Mexican Lasagna

  • 10 small four tortillas
  • 1 can refried beans
  • 1 red pepper, diced
  • 1/2 onion, diced
  • 1 lb ground beef
  • 1-2 Tbsp taco seasoning
  • 10 oz Rotel
  • 1 can (19 oz) black beans
  • 1 can (19 oz) corn, drained
  • 1/2 c salsa
  • 4 oz (1/2 c) cream cheese, cut into small cubes
  • 1 small bunch of cilantro, chopped
  • 1-2 c shredded Tex mex cheese
  1. Preheat oven to 350 degrees.
  2. Brown ground beef in frying pan over high heat. Drain excess oil. Add onions and peppers.
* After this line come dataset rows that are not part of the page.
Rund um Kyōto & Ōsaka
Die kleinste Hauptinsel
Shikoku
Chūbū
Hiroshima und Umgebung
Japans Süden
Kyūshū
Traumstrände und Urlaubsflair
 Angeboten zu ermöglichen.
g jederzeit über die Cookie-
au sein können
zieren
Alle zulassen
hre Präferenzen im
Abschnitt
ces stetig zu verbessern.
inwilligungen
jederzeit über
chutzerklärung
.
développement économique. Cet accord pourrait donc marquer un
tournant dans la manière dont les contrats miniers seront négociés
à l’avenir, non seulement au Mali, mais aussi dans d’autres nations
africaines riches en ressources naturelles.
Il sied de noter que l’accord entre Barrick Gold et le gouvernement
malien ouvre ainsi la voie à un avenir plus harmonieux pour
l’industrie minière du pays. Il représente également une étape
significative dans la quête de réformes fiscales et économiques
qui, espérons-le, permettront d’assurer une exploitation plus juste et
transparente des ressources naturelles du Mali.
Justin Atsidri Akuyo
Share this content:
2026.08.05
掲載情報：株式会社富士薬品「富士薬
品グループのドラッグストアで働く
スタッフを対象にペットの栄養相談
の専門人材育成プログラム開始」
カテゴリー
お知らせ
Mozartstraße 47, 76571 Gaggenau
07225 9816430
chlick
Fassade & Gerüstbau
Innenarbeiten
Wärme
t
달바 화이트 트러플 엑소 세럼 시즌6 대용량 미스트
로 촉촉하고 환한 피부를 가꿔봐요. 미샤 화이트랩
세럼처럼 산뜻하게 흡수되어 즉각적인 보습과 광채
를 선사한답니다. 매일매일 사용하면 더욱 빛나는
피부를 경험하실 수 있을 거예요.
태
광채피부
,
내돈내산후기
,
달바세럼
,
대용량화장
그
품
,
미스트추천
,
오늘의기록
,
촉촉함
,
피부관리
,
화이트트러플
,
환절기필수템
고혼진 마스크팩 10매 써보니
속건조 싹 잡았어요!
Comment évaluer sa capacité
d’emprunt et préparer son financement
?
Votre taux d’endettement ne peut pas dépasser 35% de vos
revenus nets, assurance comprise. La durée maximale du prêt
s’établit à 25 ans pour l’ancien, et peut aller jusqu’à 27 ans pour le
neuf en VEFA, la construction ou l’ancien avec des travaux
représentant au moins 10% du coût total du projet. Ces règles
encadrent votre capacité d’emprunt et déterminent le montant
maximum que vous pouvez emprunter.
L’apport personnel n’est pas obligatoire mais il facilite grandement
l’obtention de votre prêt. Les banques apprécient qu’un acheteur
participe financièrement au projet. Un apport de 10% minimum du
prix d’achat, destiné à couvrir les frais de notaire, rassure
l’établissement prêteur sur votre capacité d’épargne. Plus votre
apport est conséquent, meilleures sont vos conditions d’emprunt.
  3. Add taco seasoning, Rotel, black beans, corn and salsa. Add in the cream cheese and stir until melted. Stir in cilantro.
  4. Spray 9×13 pan with cooking spray. Take 1/2 the can of refried beans and spread over 5 of the flour tortillas, layer them in the bottom of the pan. Sprinkle with 1/2 c of cheese then layer on 1/2 of the beef mixture.
  5. Take the remaining 1/2 can of refried beans and spread over the other 5 flour tortillas, layer them on top. Top with remaining beef mixture, then remaining cheese. Bake 25-30 minutes.